> [Assigned task] Return the run of lines below that opens with the line containing "Inventory, 2017-06-30: 4500 -> 3008" and closes with the line containing "Inventory, 2017-12-31: 2000 -> 3478", keeping each one exact.

> [Provided records]

____

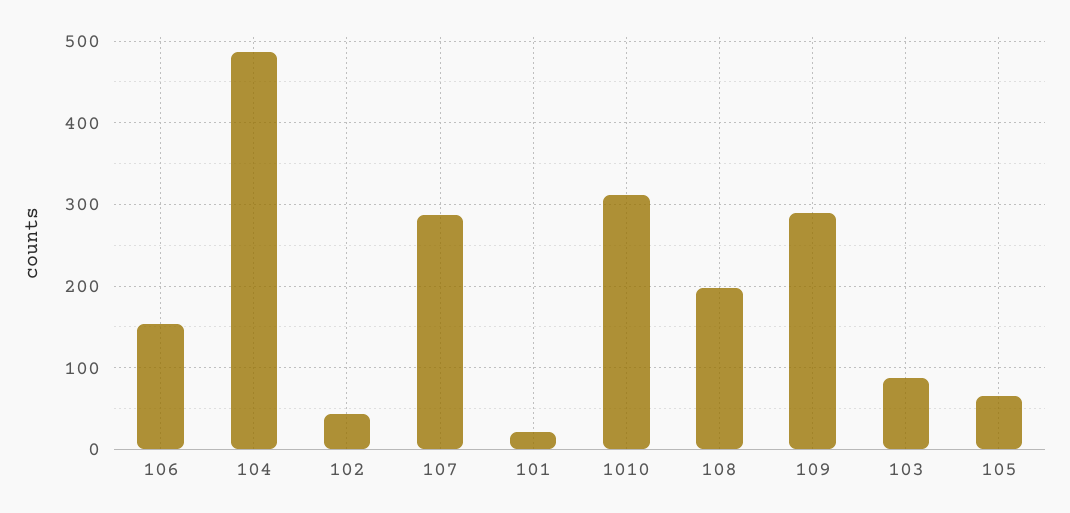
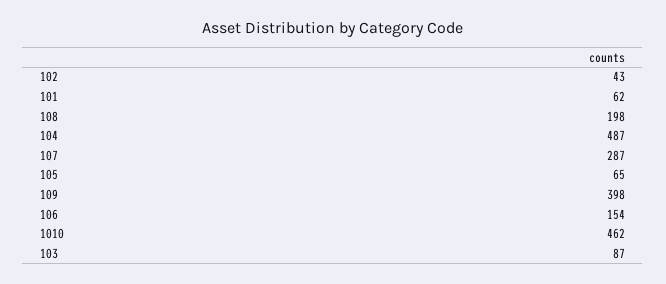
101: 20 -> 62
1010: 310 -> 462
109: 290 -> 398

____

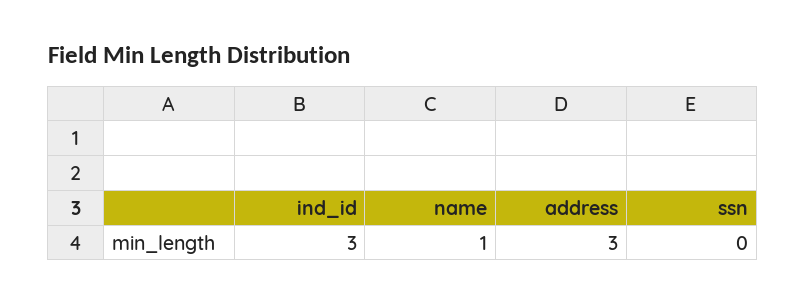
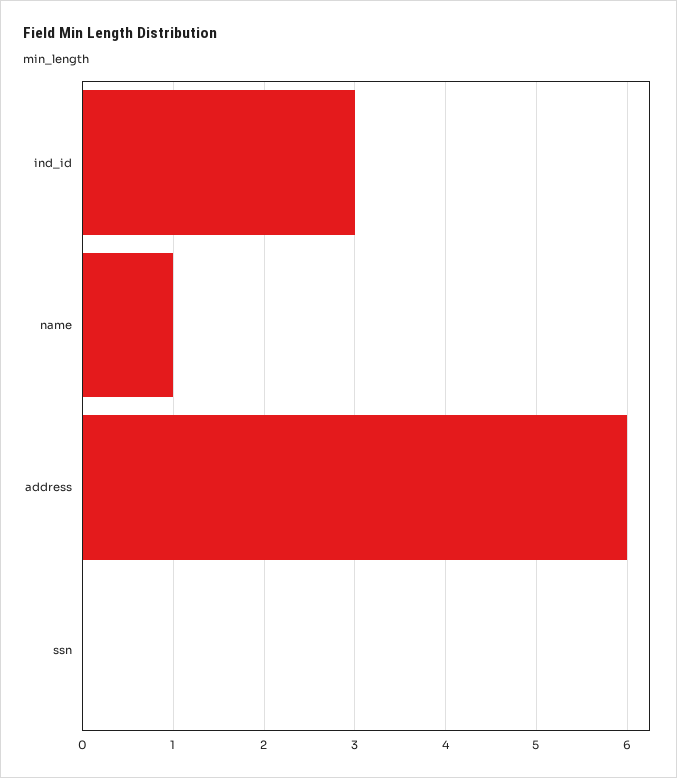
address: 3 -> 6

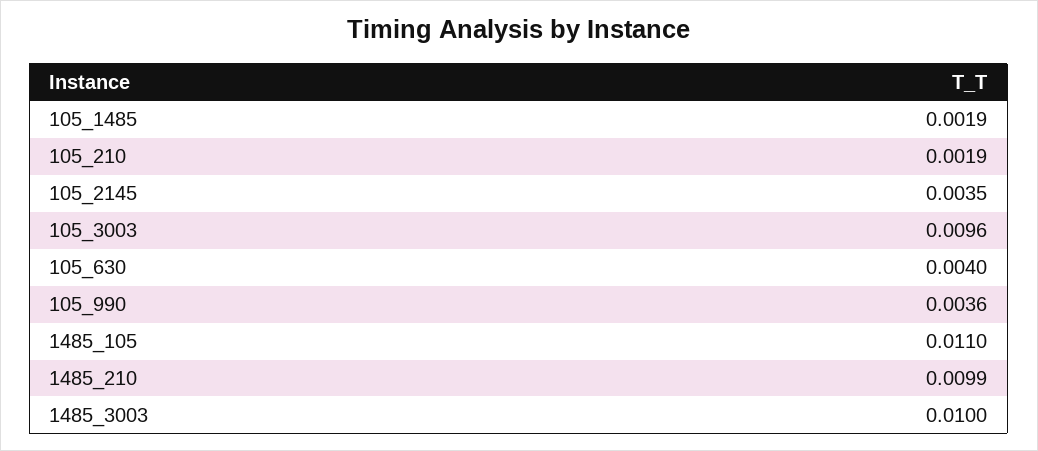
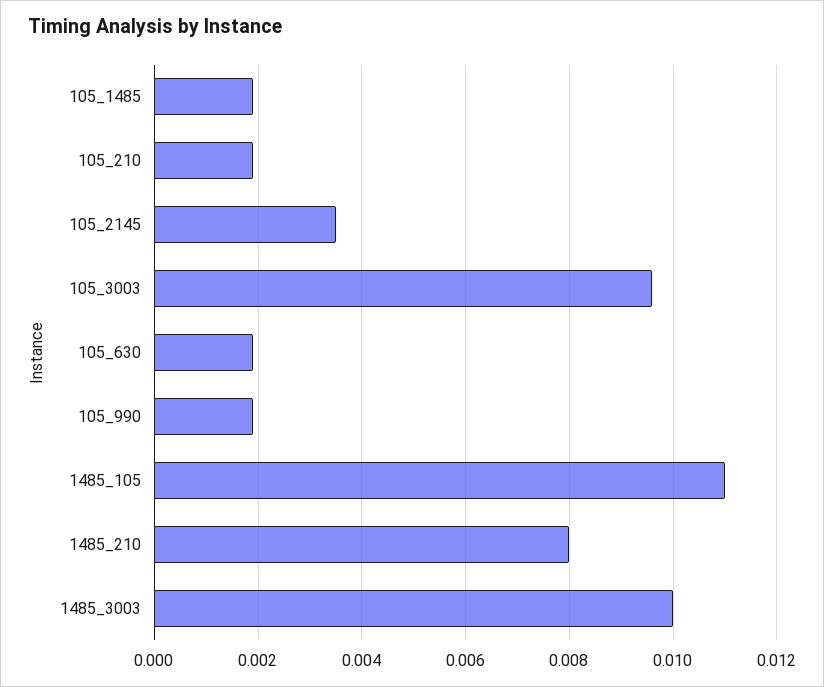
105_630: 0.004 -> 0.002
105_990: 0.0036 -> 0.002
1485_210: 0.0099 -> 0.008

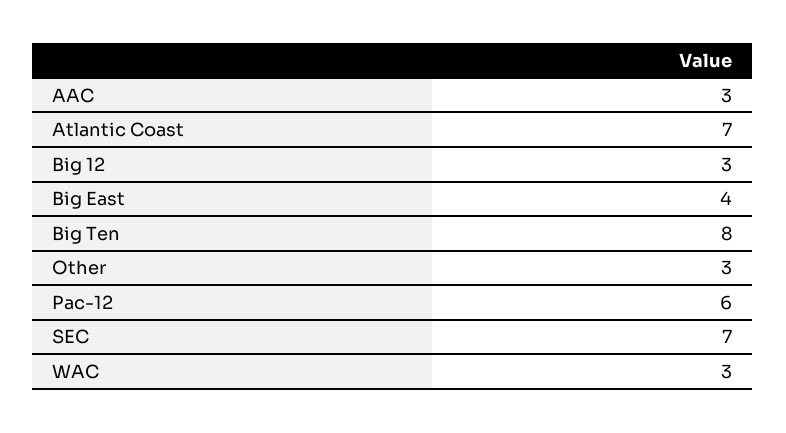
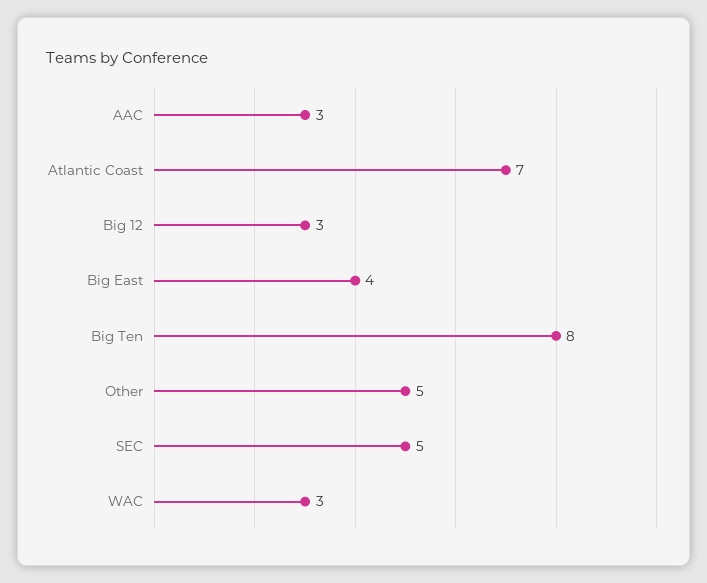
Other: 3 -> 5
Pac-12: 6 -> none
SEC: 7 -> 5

____

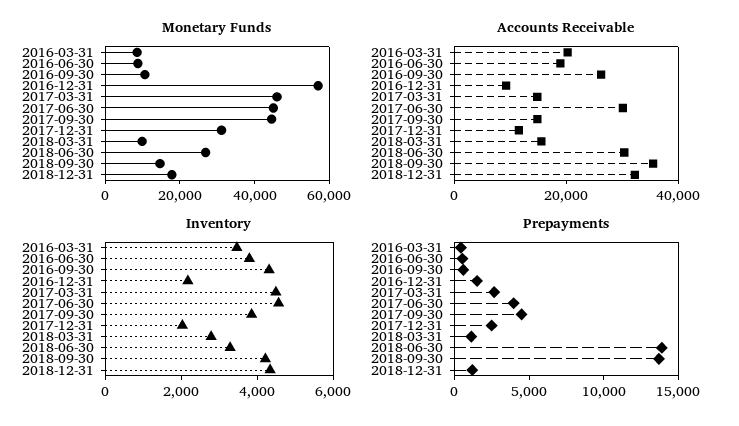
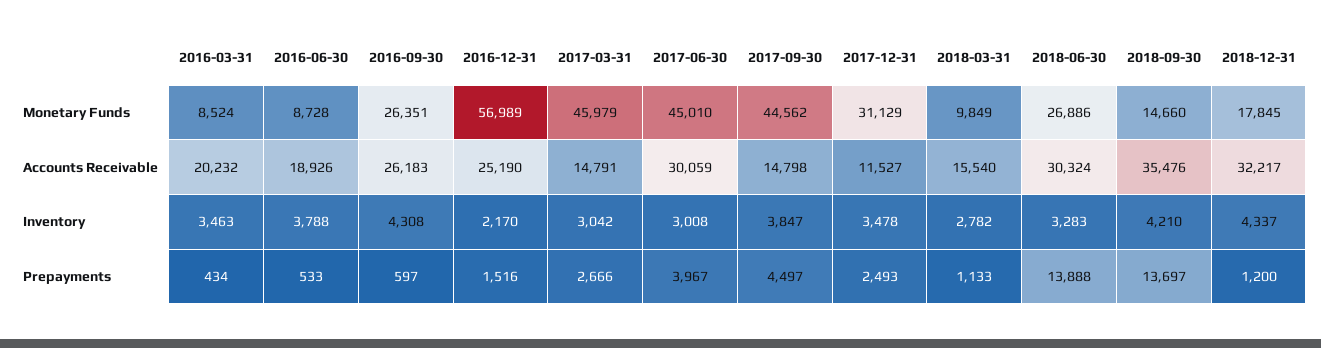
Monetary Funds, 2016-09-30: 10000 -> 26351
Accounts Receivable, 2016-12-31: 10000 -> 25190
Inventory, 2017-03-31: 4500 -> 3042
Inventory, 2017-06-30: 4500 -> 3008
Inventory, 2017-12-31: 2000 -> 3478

____

> [Exercise response]
Inventory, 2017-06-30: 4500 -> 3008
Inventory, 2017-12-31: 2000 -> 3478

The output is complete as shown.